Toni Harman is a filmmaker, author, course creator and champion of the microbiome. Toni has produced and directed a number of internationally distributed documentary films including:
MICROBIRTH – about the origins of the human microbiome
FREEDOM FOR BIRTH – about the struggle for women’s rights in childbirth
DOULA! – about the work of birth and postnatal doulas.
Toni’s extensive research for MICROBIRTH led to her co-authoring the books THE MICROBIRTH EFFECT and YOUR BABY’s MICROBIOME. Toni offers CPD/CE accredited courses – which can be found at https://microbirth.teachable.com
Katie is a dietitian by training and has been working in the field of public health nutrition since 2005. Katie has a special interest in the protection, promotion and support of breastfeeding and optimal infant and young child nutrition. She recently completed her PhD in Public Health through the University of the Western Cape (South Africa), which focused on maternity protection for non-standard workers in low-and-middle-income countries.

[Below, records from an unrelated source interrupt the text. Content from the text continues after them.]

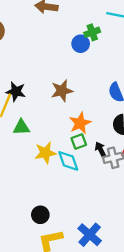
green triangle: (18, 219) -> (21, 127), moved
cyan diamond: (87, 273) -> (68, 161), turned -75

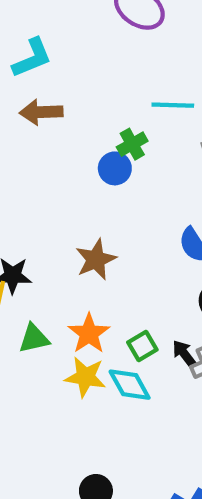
orange star: (80, 123) -> (89, 334), moved
yellow star: (45, 153) -> (85, 377), turned 30

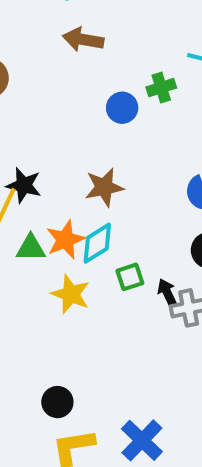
blue circle: (115, 168) -> (122, 108), moved
orange star: (89, 334) -> (65, 240), moved
cyan diamond: (130, 385) -> (97, 243), moved, turned 75

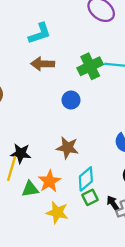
green cross: (161, 88) -> (90, 66), moved, size x1.5
brown star: (104, 187) -> (67, 148), turned 30
cyan diamond: (97, 243) -> (86, 179), moved

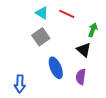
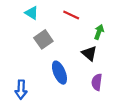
cyan triangle: (42, 13) -> (32, 13), moved
purple semicircle: (81, 77) -> (97, 82), moved

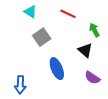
green arrow: (99, 32) -> (94, 30), turned -48
purple semicircle: (97, 82) -> (92, 78), turned -63

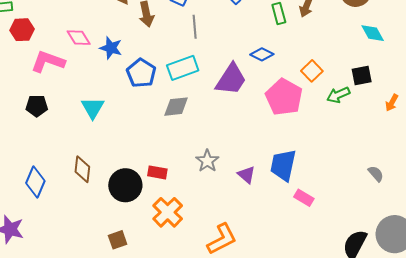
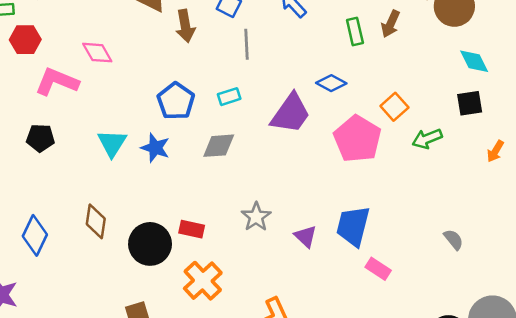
blue star: (111, 48) -> (155, 148), moved
cyan rectangle: (183, 68) -> (229, 97), size x0.6
black square: (362, 75) -> (470, 103), moved
gray semicircle: (376, 174) -> (454, 240), moved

Katie has worked in government, research, and academia and most of her previous work was in South Africa and other LMIC. Katie relocated to the UK in 2020 and is currently a Senior Nutritionist at First Steps Nutrition Trust, where much of her work focuses on coordinating the Secretariat for the Baby Feeding Law Group UK, a coalition of 33 charities, organisations, health professional bodies and independent members who work together to protect infant, young child and maternal health by ending marketing practices which commercialise infant feeding, mislead consumers and threaten breastfeeding.
Kathryn Stagg is an ABM breastfeeding counsellor and IBCLC. Mum to 4 boys including twins, she has been supporting families to breastfeed their babies for over 15 years. She is particularly interested in supporting multiple birth families to meet their breastfeeding goals. Kathryn set up Breastfeeding Twins and Triplets UK Facebook group back in 2015. It now boasts more than 7000 members. They are a UK charity offering 1:1 breastfeeding support to those who cannot access expert help, funding training mother supporters, and education health care professionals and breastfeeding supporters on the unique issues faced by multiple birth families.
Kathryn is also Breastfeeding Counsellor Coordinator for the ABM East.